Gem. § 280 Abs. 1, § 286 Abs. 1 BGB kann die Klägerin von der Beklagten wegen ihrer vorgerichtlichen Rechtsanwaltskosten Zahlung in Höhe von 9.867,36 € nebst Verzugszinsen ab Rechtshängigkeit verlangen. Mit der unberechtigten Kündigung hat die Beklagte gegen ihre Pflicht zur Vertragserfüllung verstoßen und sich damit selbst in Verzug gesetzt, so dass die Klägerin zur Wahrnehmung ihrer Interessen berechtigt war, außergerichtlich einen Rechtsanwalt zu beauftragen. Hierdurch sind ihr die geltend gemachten Kosten entstanden. Gegen den schlüssig dargelegten Anspruch wurden keine Einwendungen erhoben.
IV.
Die Nebenentscheidungen folgen aus § 91 Abs. 1, § 708 Nr. 10 und § 711 Satz 1, 2 ZPO.

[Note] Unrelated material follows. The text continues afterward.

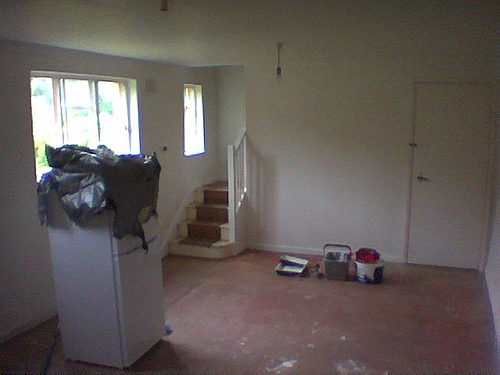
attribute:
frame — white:
[27, 66, 142, 181]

Die Revision war nicht zuzulassen, weil die Voraussetzungen dafür nicht vorliegen (§ 543 Abs. 2 Satz 1 ZPO). Die im Schriftsatz der Beklagten vom 6. März 2019 angeführte Entscheidung des OLG Köln (3 U 124/14) ändert daran nichts; der Sachverhalt ist schon nicht vergleichbar.